Now think about this for a moment. Purple bacteria are supposed to have “simple” photosynthetic machinery. However, even this “simple” machinery is sophisticated enough to exploit quantum mechanics – an esoteric aspect of nature that even most scientists don’t understand. In fact, from an evolutionary point of view, purple bacteria were the first to evolve the process. Nevertheless, they use quantum mechanics! Now, of course, it is always possible that earlier photosynthetic machinery in purple bacteria was simple and that evolution “tinkered” with the process for billions of years to come up with the ability to exploit quantum mechanics. However, there is no evidence for this. The fact is that the simplest, most “primitive” version of photosynthesis that currently exists in nature has already mastered quantum mechanics. As far as I’m concerned, this provides even more evidence that photosynthesis is the product of an Incredible Designer.
Non-classicality of the molecular vibrations assisting exciton energy transfer at room temperature
Light-gathering macromolecules in plant cells transfer energy by taking advantage of molecular vibrations whose physical descriptions have no equivalents in classical physics, according to the first unambiguous theoretical evidence of quantum effects in photosynthesis published today in the journal Nature Communications.
The majority of light-gathering macromolecules are composed of chromophores (responsible for the colour of molecules) attached to proteins, which carry out the first step of photosynthesis, capturing sunlight and transferring the associated energy highly efficiently.
Previous experiments suggest that energy is transferred in a wave-like manner, exploiting quantum phenomena, but crucially, a non-classical explanation could not be conclusively proved as the phenomena identified could equally be described using classical physics.

--------------------------------

- THINGS TO DO -
a: Answer these questions about the photosynthesis text, one answer per line:
(i) Which organisms does it say were the first to evolve photosynthesis?
(ii) In which journal was the theoretical evidence of quantum effects published?
(iii) What are most light-gathering macromolecules composed of?
b: List every distinct word that the photosynthesis text puts in quotation marks.
c: Extend the text on quantum effects in photosynthesis, starting after its last sentence.

--------------------------------

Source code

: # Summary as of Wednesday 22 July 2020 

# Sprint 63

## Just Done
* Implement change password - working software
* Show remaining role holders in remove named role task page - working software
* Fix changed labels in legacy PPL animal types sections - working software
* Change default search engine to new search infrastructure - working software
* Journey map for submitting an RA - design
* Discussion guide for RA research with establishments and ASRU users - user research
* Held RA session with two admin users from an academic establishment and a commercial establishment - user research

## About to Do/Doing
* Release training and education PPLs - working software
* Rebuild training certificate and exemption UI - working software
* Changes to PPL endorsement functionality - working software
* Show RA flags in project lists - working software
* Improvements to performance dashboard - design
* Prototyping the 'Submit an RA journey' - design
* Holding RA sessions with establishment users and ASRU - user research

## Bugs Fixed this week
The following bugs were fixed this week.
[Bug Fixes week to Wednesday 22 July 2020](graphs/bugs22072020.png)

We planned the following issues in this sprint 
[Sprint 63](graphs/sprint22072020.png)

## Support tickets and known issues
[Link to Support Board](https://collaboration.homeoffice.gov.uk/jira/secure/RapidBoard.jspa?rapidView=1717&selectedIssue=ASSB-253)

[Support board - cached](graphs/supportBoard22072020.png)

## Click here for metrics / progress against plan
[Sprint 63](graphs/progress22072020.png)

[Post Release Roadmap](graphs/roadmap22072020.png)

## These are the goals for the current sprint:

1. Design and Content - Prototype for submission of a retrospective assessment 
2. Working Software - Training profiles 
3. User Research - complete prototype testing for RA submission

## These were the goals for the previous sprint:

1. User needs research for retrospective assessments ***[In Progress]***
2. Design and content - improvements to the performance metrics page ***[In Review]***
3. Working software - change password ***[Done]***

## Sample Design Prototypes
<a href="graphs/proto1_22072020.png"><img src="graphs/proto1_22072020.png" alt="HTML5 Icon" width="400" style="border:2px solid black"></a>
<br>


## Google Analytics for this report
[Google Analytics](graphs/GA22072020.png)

--------------------------------

- ANSWERS FOR THE TASKS -
a:
(i) Purple bacteria.
(ii) Nature Communications.
(iii) Chromophores attached to proteins.

b: simple, tinkered, primitive

c:
Often, to observe or exploit quantum mechanical phenomena systems need to be cooled to very low temperatures. This however does not seem to be the case in some biological systems, which display quantum properties even at ambient temperatures.
Now, a team at UCL have attempted to identify features in these biological systems which can only be predicted by quantum physics, and for which no classical analogues exist.
We found that the properties of some of the chromophore vibrations that assist energy transfer during photosynthesis can never be described with classical laws, and moreover, this non-classical behaviour enhances the efficiency of the energy transfer.
“Energy transfer in light-harvesting macromolecules is assisted by specific vibrational motions of the chromophores,” said Alexandra Olaya-Castro (UCL Physics & Astronomy), supervisor and co-author of the research. “We found that the properties of some of the chromophore vibrations that assist energy transfer during photosynthesis can never be described with classical laws, and moreover, this non-classical behaviour enhances the efficiency of the energy transfer.”
Molecular vibrations are periodic motions of the atoms in a molecule, like the motion of a mass attached to a spring. When the energy of a collective vibration of two chromphores matches the energy difference between the electronic transitions of these chromophores a resonance occurs and efficient energy exchange between electronic and vibrational degrees of freedom takes place.
Providing that the energy associated to the vibration is higher than the temperature scale, only a discrete unit or quantum of energy is exchanged. Consequently, as energy is transferred from one chromophore to the other, the collective vibration displays properties that have no classical counterpart.
The UCL team found the unambiguous signature of non-classicality is given by a negative joint probability of finding the chromophores with certain relative positions and momenta. In classical physics, probability distributions are always positive.
“The negative values in these probability distributions are a manifestation of a truly quantum feature, that is, the coherent exchange of a single quantum of energy,” explained Edward O’Reilly (UCL Physics & Astronomy), first author of the study. “When this happens electronic and vibrational degrees of freedom are jointly and transiently in a superposition of quantum states, a feature that can never be predicted with classical physics.”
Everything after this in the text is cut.